However, more studies are needed to evaluate patients’ expectations of palliative care when transferred to another setting, as this causes considerable challenges to the continuity of palliative care [20,21,22]. To guarantee good end-of-life quality in people with dementia, the change in palliative care content during transitions at the end of life should be investigated more thoroughly [23,24,25]. While some studies have crudely estimated the level of palliative care engagement in LTC settings [9,26,27,28], others have endeavored to adapt, implement, and evaluate multi-component palliative care educational programs for LTC settings [29,30,31,32]. This study aimed to assess the proportion of LTC settings that provide palliative care services for older clients with advanced dementia and whether there are distinctive trends across these settings.

2. Materials and Methods

This cross-sectional study involved a nationwide questionnaire survey conducted between November 2022 and January 2023. A self-administered questionnaire was mailed to 3,000 agencies: 1,000 GHs, 1,000 geriatric health services facilities (GHSFs), and 1,000 home nursing care stations (HNCSs). The agencies were selected using systematic sampling from 3,500 GHs, 3,566 GHSFs (two were excluded due to temporal closure), and 14,068 HNCSs via public national databases. The databases used were the Japan Medical Analysis Platform (https://jmap.jp/) for GHs, the directory of the Japan Association of Geriatric Health Services Facilities for GHSFs, and an open database managed by the Japanese Ministry of Health, Labour, and Welfare (https://www.mhlw.go.jp/stf/kaigo-kouhyou_opendata.html) for HNCSs. The head nurse at each agency, as designated by the agency director, participated in the study. As it was anonymous, a reminder was mailed to all 3,000 agencies after the nomination deadline of December 2022 to remind them to return the questionnaire.

2.1. Measures

2.1.1. Palliative care practices

The current palliative care practices for older patients with advanced dementia and their families in the agencies were assessed using an eight-item, four-point Likert scale survey (Yes, Rather Yes, Rather No, No). This survey covered the following items: 1) pain assessment; 2) multidisciplinary team meeting for total pain; 3) pain scale; 4) pain killer (including opioid) prescribed by a physician; 5) attention to spirituality; 6) pain and stress management for families; 7) family’s participation in palliative care; 8) multidisciplinary team meeting for BPSD. A qualitative methodology was employed to create an interview topic guide for the questionnaire survey.
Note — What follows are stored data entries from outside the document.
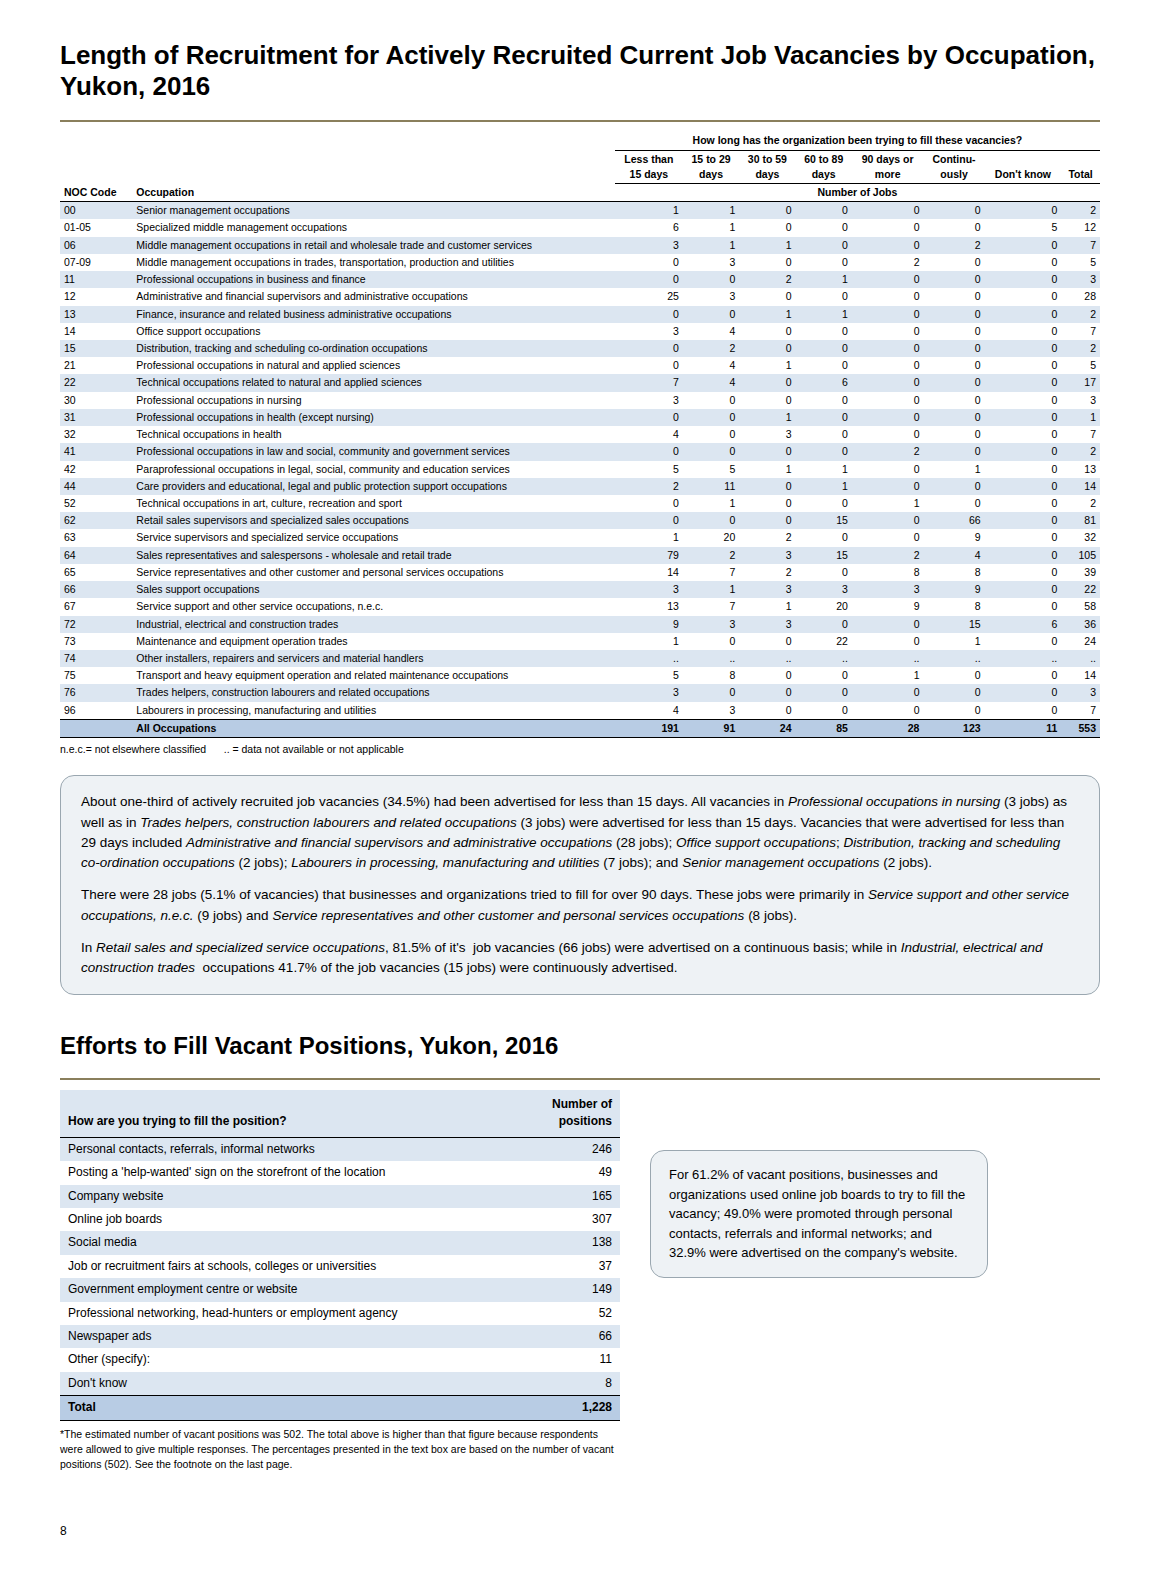Length of Recruitment for Actively Recruited Current Job Vacancies by Occupation, Yukon, 2016
| NOC Code | Occupation | How long has the organization been trying to fill these vacancies? |
| --- | --- | --- |
| Less than 15 days | 15 to 29 days | 30 to 59 days | 60 to 89 days | 90 days or more | Continu- ously | Don't know | Total |
| Number of Jobs |
| 00 | Senior management occupations | 1 | 1 | 0 | 0 | 0 | 0 | 0 | 2 |
| 01-05 | Specialized middle management occupations | 6 | 1 | 0 | 0 | 0 | 0 | 5 | 12 |
| 06 | Middle management occupations in retail and wholesale trade and customer services | 3 | 1 | 1 | 0 | 0 | 2 | 0 | 7 |
| 07-09 | Middle management occupations in trades, transportation, production and utilities | 0 | 3 | 0 | 0 | 2 | 0 | 0 | 5 |
| 11 | Professional occupations in business and finance | 0 | 0 | 2 | 1 | 0 | 0 | 0 | 3 |
| 12 | Administrative and financial supervisors and administrative occupations | 25 | 3 | 0 | 0 | 0 | 0 | 0 | 28 |
| 13 | Finance, insurance and related business administrative occupations | 0 | 0 | 1 | 1 | 0 | 0 | 0 | 2 |
| 14 | Office support occupations | 3 | 4 | 0 | 0 | 0 | 0 | 0 | 7 |
| 15 | Distribution, tracking and scheduling co-ordination occupations | 0 | 2 | 0 | 0 | 0 | 0 | 0 | 2 |
| 21 | Professional occupations in natural and applied sciences | 0 | 4 | 1 | 0 | 0 | 0 | 0 | 5 |
| 22 | Technical occupations related to natural and applied sciences | 7 | 4 | 0 | 6 | 0 | 0 | 0 | 17 |
| 30 | Professional occupations in nursing | 3 | 0 | 0 | 0 | 0 | 0 | 0 | 3 |
| 31 | Professional occupations in health (except nursing) | 0 | 0 | 1 | 0 | 0 | 0 | 0 | 1 |
| 32 | Technical occupations in health | 4 | 0 | 3 | 0 | 0 | 0 | 0 | 7 |
| 41 | Professional occupations in law and social, community and government services | 0 | 0 | 0 | 0 | 2 | 0 | 0 | 2 |
| 42 | Paraprofessional occupations in legal, social, community and education services | 5 | 5 | 1 | 1 | 0 | 1 | 0 | 13 |
| 44 | Care providers and educational, legal and public protection support occupations | 2 | 11 | 0 | 1 | 0 | 0 | 0 | 14 |
| 52 | Technical occupations in art, culture, recreation and sport | 0 | 1 | 0 | 0 | 1 | 0 | 0 | 2 |
| 62 | Retail sales supervisors and specialized sales occupations | 0 | 0 | 0 | 15 | 0 | 66 | 0 | 81 |
| 63 | Service supervisors and specialized service occupations | 1 | 20 | 2 | 0 | 0 | 9 | 0 | 32 |
| 64 | Sales representatives and salespersons - wholesale and retail trade | 79 | 2 | 3 | 15 | 2 | 4 | 0 | 105 |
| 65 | Service representatives and other customer and personal services occupations | 14 | 7 | 2 | 0 | 8 | 8 | 0 | 39 |
| 66 | Sales support occupations | 3 | 1 | 3 | 3 | 3 | 9 | 0 | 22 |
| 67 | Service support and other service occupations, n.e.c. | 13 | 7 | 1 | 20 | 9 | 8 | 0 | 58 |
| 72 | Industrial, electrical and construction trades | 9 | 3 | 3 | 0 | 0 | 15 | 6 | 36 |
| 73 | Maintenance and equipment operation trades | 1 | 0 | 0 | 22 | 0 | 1 | 0 | 24 |
| 74 | Other installers, repairers and servicers and material handlers | .. | .. | .. | .. | .. | .. | .. | .. |
| 75 | Transport and heavy equipment operation and related maintenance occupations | 5 | 8 | 0 | 0 | 1 | 0 | 0 | 14 |
| 76 | Trades helpers, construction labourers and related occupations | 3 | 0 | 0 | 0 | 0 | 0 | 0 | 3 |
| 96 | Labourers in processing, manufacturing and utilities | 4 | 3 | 0 | 0 | 0 | 0 | 0 | 7 |
| | All Occupations | 191 | 91 | 24 | 85 | 28 | 123 | 11 | 553 |
n.e.c.= not elsewhere classified .. = data not available or not applicable
About one-third of actively recruited job vacancies (34.5%) had been advertised for less than 15 days. All vacancies in Professional occupations in nursing (3 jobs) as well as in Trades helpers, construction labourers and related occupations (3 jobs) were advertised for less than 15 days. Vacancies that were advertised for less than 29 days included Administrative and financial supervisors and administrative occupations (28 jobs); Office support occupations; Distribution, tracking and scheduling co-ordination occupations (2 jobs); Labourers in processing, manufacturing and utilities (7 jobs); and Senior management occupations (2 jobs).
There were 28 jobs (5.1% of vacancies) that businesses and organizations tried to fill for over 90 days. These jobs were primarily in Service support and other service occupations, n.e.c. (9 jobs) and Service representatives and other customer and personal services occupations (8 jobs).
In Retail sales and specialized service occupations, 81.5% of it's job vacancies (66 jobs) were advertised on a continuous basis; while in Industrial, electrical and construction trades occupations 41.7% of the job vacancies (15 jobs) were continuously advertised.
Efforts to Fill Vacant Positions, Yukon, 2016
| How are you trying to fill the position? | Number of positions |
| --- | --- |
| Personal contacts, referrals, informal networks | 246 |
| Posting a 'help-wanted' sign on the storefront of the location | 49 |
| Company website | 165 |
| Online job boards | 307 |
| Social media | 138 |
| Job or recruitment fairs at schools, colleges or universities | 37 |
| Government employment centre or website | 149 |
| Professional networking, head-hunters or employment agency | 52 |
| Newspaper ads | 66 |
| Other (specify): | 11 |
| Don't know | 8 |
| Total | 1,228 |
*The estimated number of vacant positions was 502. The total above is higher than that figure because respondents were allowed to give multiple responses. The percentages presented in the text box are based on the number of vacant positions (502). See the footnote on the last page.
For 61.2% of vacant positions, businesses and organizations used online job boards to try to fill the vacancy; 49.0% were promoted through personal contacts, referrals and informal networks; and 32.9% were advertised on the company's website.
8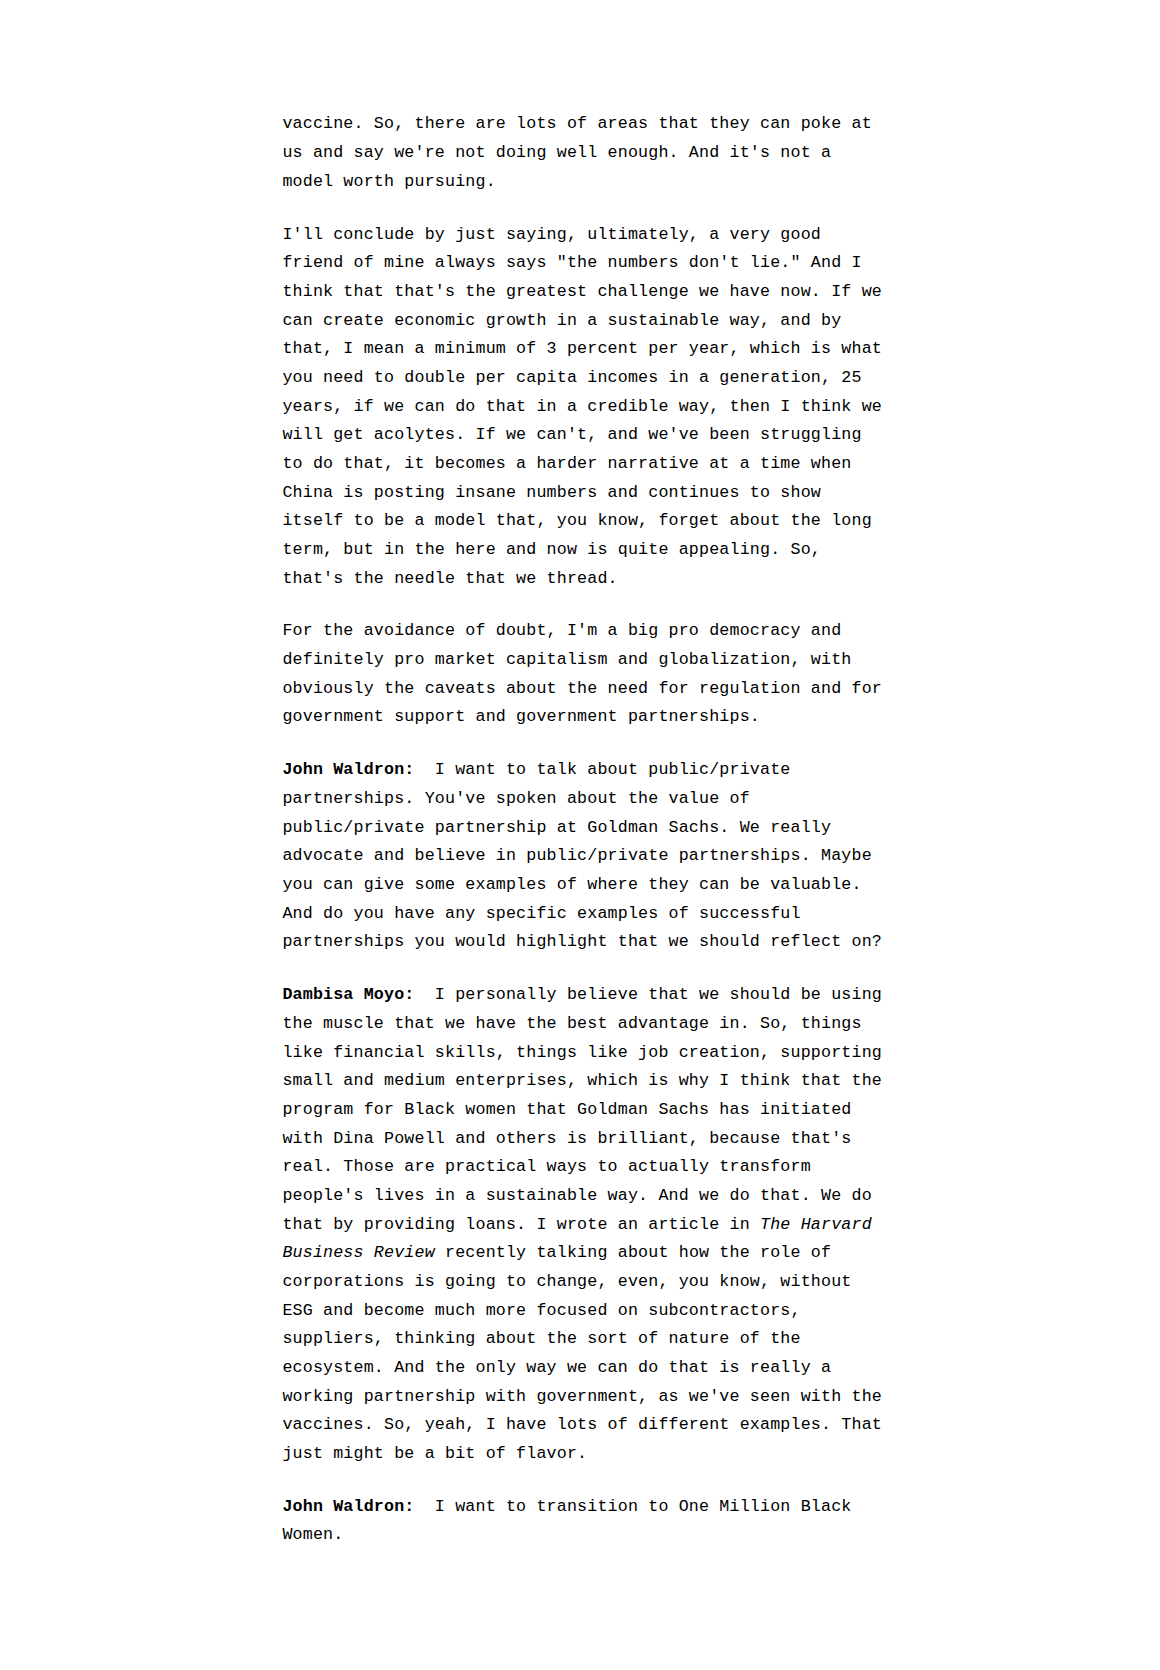vaccine. So, there are lots of areas that they can poke at us and say we're not doing well enough. And it's not a model worth pursuing.
I'll conclude by just saying, ultimately, a very good friend of mine always says "the numbers don't lie." And I think that that's the greatest challenge we have now. If we can create economic growth in a sustainable way, and by that, I mean a minimum of 3 percent per year, which is what you need to double per capita incomes in a generation, 25 years, if we can do that in a credible way, then I think we will get acolytes. If we can't, and we've been struggling to do that, it becomes a harder narrative at a time when China is posting insane numbers and continues to show itself to be a model that, you know, forget about the long term, but in the here and now is quite appealing. So, that's the needle that we thread.
For the avoidance of doubt, I'm a big pro democracy and definitely pro market capitalism and globalization, with obviously the caveats about the need for regulation and for government support and government partnerships.
John Waldron: I want to talk about public/private partnerships. You've spoken about the value of public/private partnership at Goldman Sachs. We really advocate and believe in public/private partnerships. Maybe you can give some examples of where they can be valuable. And do you have any specific examples of successful partnerships you would highlight that we should reflect on?
Dambisa Moyo: I personally believe that we should be using the muscle that we have the best advantage in. So, things like financial skills, things like job creation, supporting small and medium enterprises, which is why I think that the program for Black women that Goldman Sachs has initiated with Dina Powell and others is brilliant, because that's real. Those are practical ways to actually transform people's lives in a sustainable way. And we do that. We do that by providing loans. I wrote an article in The Harvard Business Review recently talking about how the role of corporations is going to change, even, you know, without ESG and become much more focused on subcontractors, suppliers, thinking about the sort of nature of the ecosystem. And the only way we can do that is really a working partnership with government, as we've seen with the vaccines. So, yeah, I have lots of different examples. That just might be a bit of flavor.
John Waldron: I want to transition to One Million Black Women.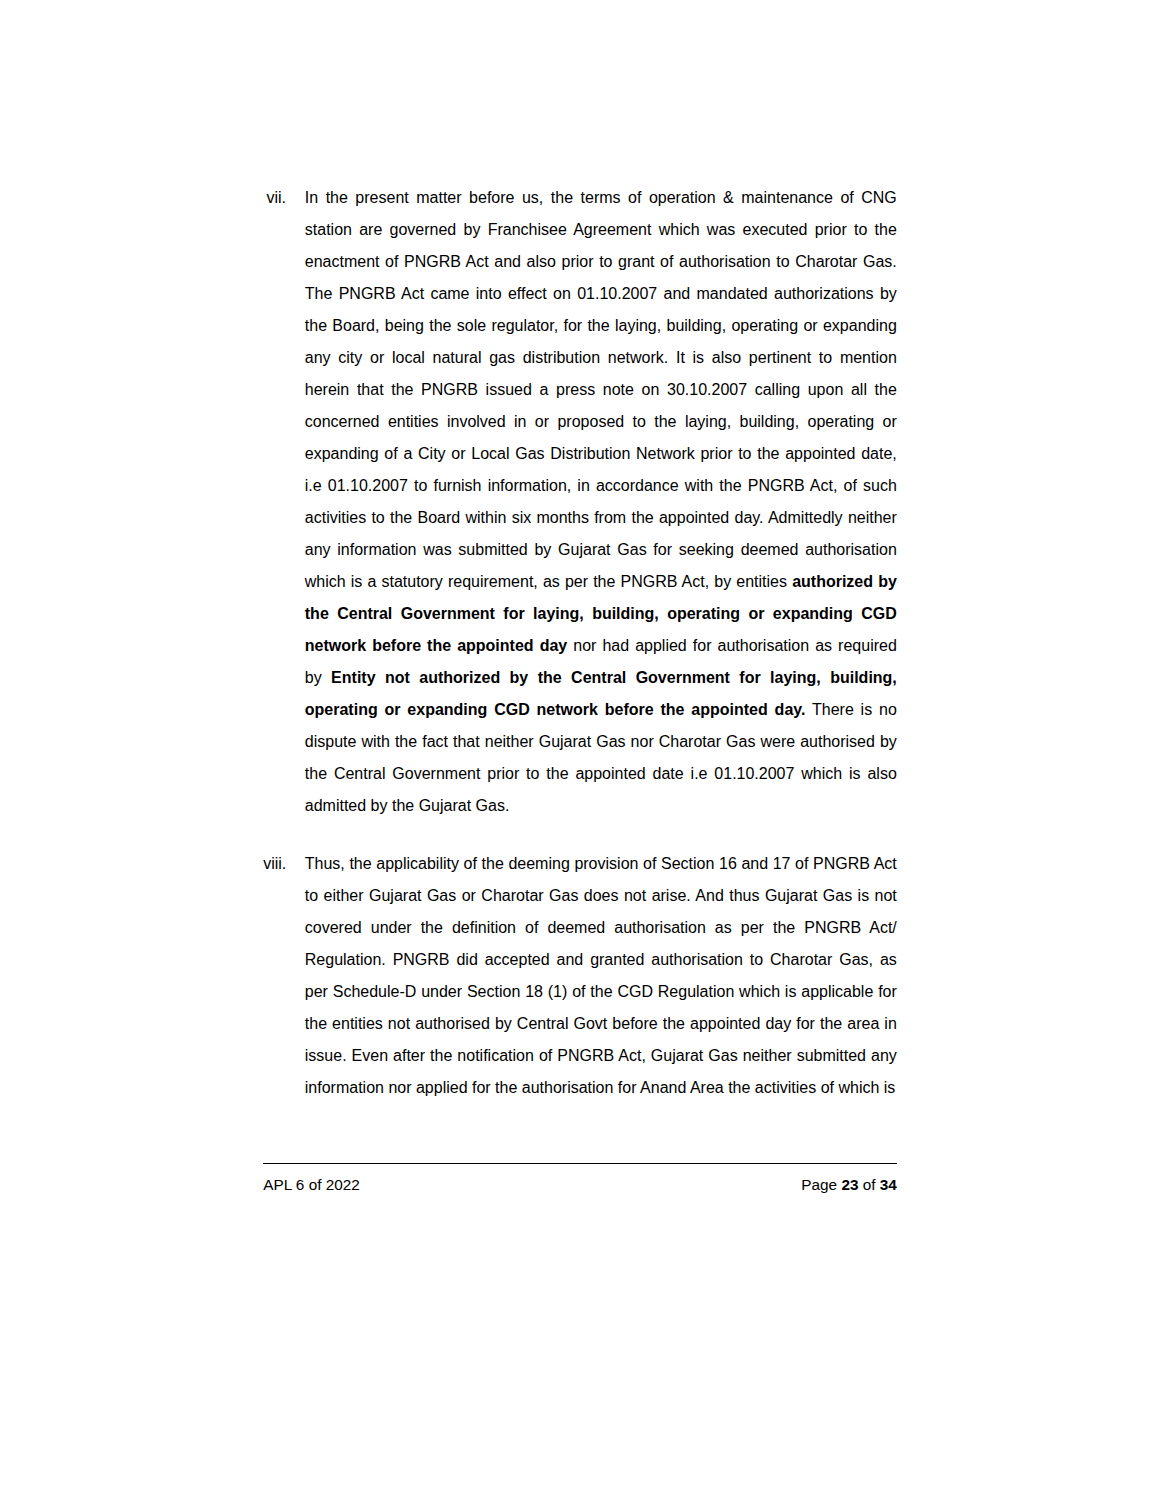vii. In the present matter before us, the terms of operation & maintenance of CNG station are governed by Franchisee Agreement which was executed prior to the enactment of PNGRB Act and also prior to grant of authorisation to Charotar Gas. The PNGRB Act came into effect on 01.10.2007 and mandated authorizations by the Board, being the sole regulator, for the laying, building, operating or expanding any city or local natural gas distribution network. It is also pertinent to mention herein that the PNGRB issued a press note on 30.10.2007 calling upon all the concerned entities involved in or proposed to the laying, building, operating or expanding of a City or Local Gas Distribution Network prior to the appointed date, i.e 01.10.2007 to furnish information, in accordance with the PNGRB Act, of such activities to the Board within six months from the appointed day. Admittedly neither any information was submitted by Gujarat Gas for seeking deemed authorisation which is a statutory requirement, as per the PNGRB Act, by entities authorized by the Central Government for laying, building, operating or expanding CGD network before the appointed day nor had applied for authorisation as required by Entity not authorized by the Central Government for laying, building, operating or expanding CGD network before the appointed day. There is no dispute with the fact that neither Gujarat Gas nor Charotar Gas were authorised by the Central Government prior to the appointed date i.e 01.10.2007 which is also admitted by the Gujarat Gas.
viii. Thus, the applicability of the deeming provision of Section 16 and 17 of PNGRB Act to either Gujarat Gas or Charotar Gas does not arise. And thus Gujarat Gas is not covered under the definition of deemed authorisation as per the PNGRB Act/ Regulation. PNGRB did accepted and granted authorisation to Charotar Gas, as per Schedule-D under Section 18 (1) of the CGD Regulation which is applicable for the entities not authorised by Central Govt before the appointed day for the area in issue. Even after the notification of PNGRB Act, Gujarat Gas neither submitted any information nor applied for the authorisation for Anand Area the activities of which is
APL 6 of 2022
Page 23 of 34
This enabled us to gain insight into the perception and attitude of healthcare professionals with dementia expertise regarding the current state of pain assessment and management in older adults with advanced dementia. The procedure was followed by an expert panel review by the research team members with dementia expertise who extracted items from the questionnaire.
A literature search was conducted, focusing on popular books pertaining to palliative care for older people with advanced dementia published in Japanese or translated from English to Japanese and available as of April 2021. The goal was to identify the specific components of each dimension of total pain: physical, psychological, social, and spiritual. Details are described elsewhere [33]. Subsequently, individual in-depth interviews were conducted between January and March 2022, using reference materials created based on the literature review findings. Participants were healthcare professionals with ample experience in primary palliative care for dementia, recruited through convenience sampling from the authors’ acquaintances (Table 1). The interviews, lasting 30–45 minutes, were conducted online, and the participants were asked to add their ideas and experiences.
The interview explored various topics, including assessment of the total pain of patients and their families, treatment methods (i.e., drip infusion, opioid use), and palliative care provision (i.e., symptom management, teamwork, support for family, communication, and interventions to improve patient-family relationships). Qualitative data from individual interviews were shared with the authors to gather additional ideas and opinions. The first author, a geriatrician with ample experience in qualitative research, conducted all interviews. Based on the interview results, the panel members utilized the Delphi technique to develop a consensus on relevant palliative care services to develop questionnaires [34]. Advanced dementia, for this study, was defined as a Functional Assessment Staging score of 6 or 7 [35].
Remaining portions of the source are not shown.